Fortunately I was back at school in England before the garden turned into the killing fields: not that I harboured any tender feelings for those strutting psychopaths, the hens. Dad enlisted the help of the imperturbable Chris in the first chicken pogrom, but felt duty bound to despatch the victims himself. My brother, barely out of infancy, was already displaying an unwholesome interest in the ritual, having heard somewhere that chickens run around when their heads have been cut off. So there was Dad, pale and sweaty at the thought of the ordeal ahead, with little bro twitching at his shorts and bleating: "I wanna see-oo cut its head off. I wanna see it wunnin' awound!" The chicken put up a fight while its neck was slowly and nervously wrung, and then it flopped to the ground, shuddering, steadfastly refusing to run anywhere, its head nodding on a broken stalk. Little bro walked thoughtfully off, apparently unharmed by this murderous scenario; until dinner time, that is, when the bird was served. He made no sound until the knife plunged into the breast, whereupon he screamed hysterically and ran out of the room. (Incidentally, I hope no one ever regresses my brother - the false- memory-syndrome quacks would have a field-day with him.)
It was decided that Chris should do the honours henceforth, slaughtering the hens with the elegant minimalism that made him so valued a member of the family firm. For this he was allowed to take the severed feet which, we were assured, would make a tasty meal for about six back at the compound. It was family convention to talk to Chris as though he were a deaf imbecile ("You . . . take . . . in Kaya!") though he spoke English well and was learning French. I suppose we treated him decently enough. Occasionally he'd get a whole chicken, and one holiday I came back to discover that my parents had given Chris my favourite jeans, which represented about a month's earnings.

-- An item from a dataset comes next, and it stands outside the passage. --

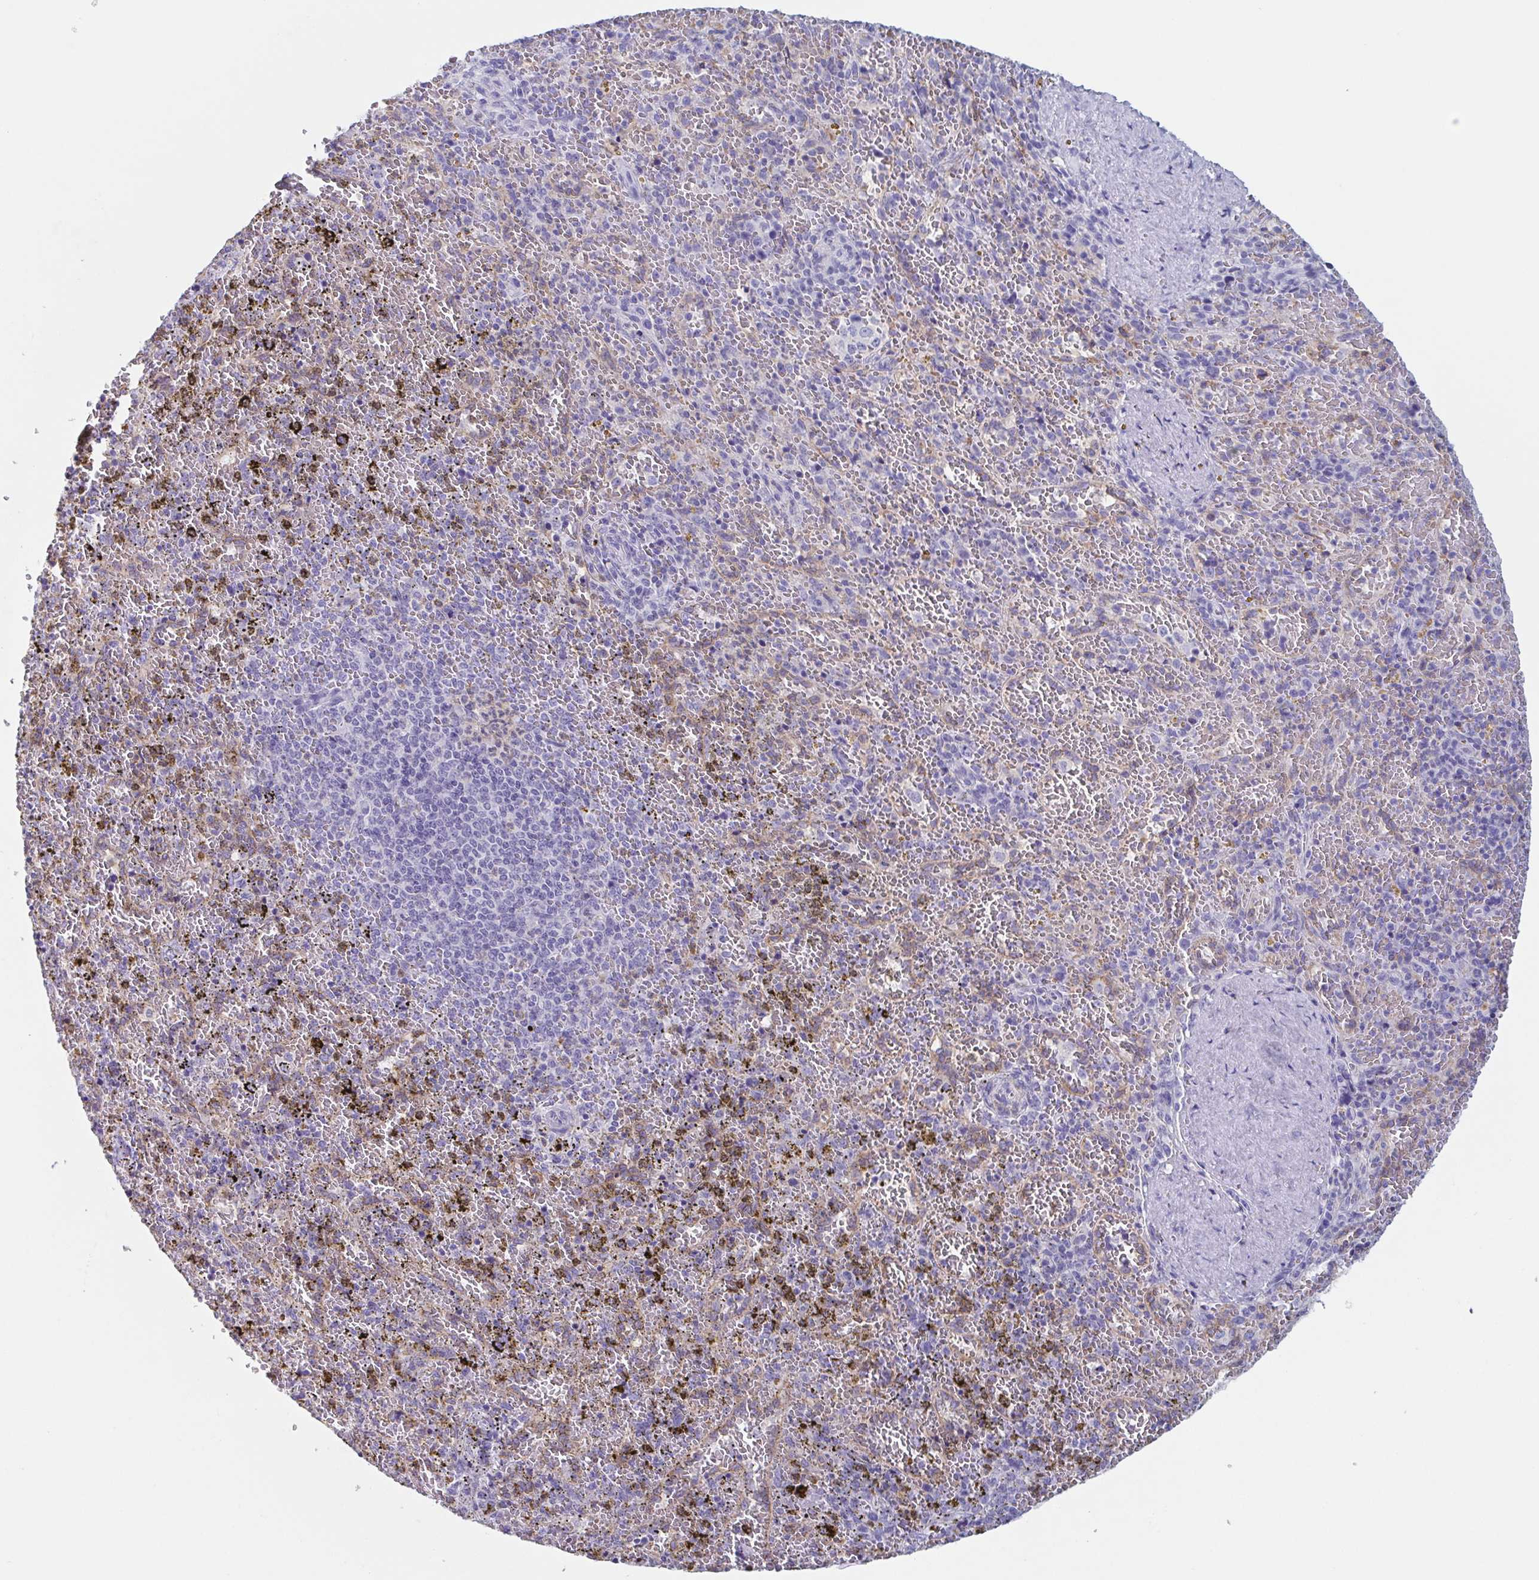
{"staining": {"intensity": "negative", "quantity": "none", "location": "none"}, "tissue": "spleen", "cell_type": "Cells in red pulp", "image_type": "normal", "snomed": [{"axis": "morphology", "description": "Normal tissue, NOS"}, {"axis": "topography", "description": "Spleen"}], "caption": "A high-resolution photomicrograph shows IHC staining of benign spleen, which displays no significant positivity in cells in red pulp.", "gene": "LYRM2", "patient": {"sex": "female", "age": 50}}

The chickens thrived, though the turkeys were not such a success, condemning us to sleeplessness with their incessant gobble-gobble. There weren't any foxes to worry about but snakes were a threat, so we obtained an anti- snake device: a kitten, which never made it to cat-hood, probably because it was eaten by a snake first. The ill-starred creature was called Fred, after one of our two uncles; our guard dog, a useless, cringing cur, was named Paddy, after the other. Paddy came to a sticky end, squashed beneath the wheels of mum's VW Beetle. We had an enormous ant-hill in the middle of the garden, about the size of a Stone Age barrow, and she used to drive at it full speed, execute a turn, then park on its lower slopes. Unfortunately, this was also where Paddy used to bask in the midday sun, far too lethargic to do anything constructive like guard the property. The only time he ever roused himself was one night when I came home from a fancy-dress party and realised I hadn't brought a key to undo the padlock. There I was, pissed, straddling the eight-foot fence, dressed as a squaw, with Paddy foaming and gnashing at one dangling foot. Thank God for Chris, who came running down the garden to assist. What on earth did he make of us all, I wonder?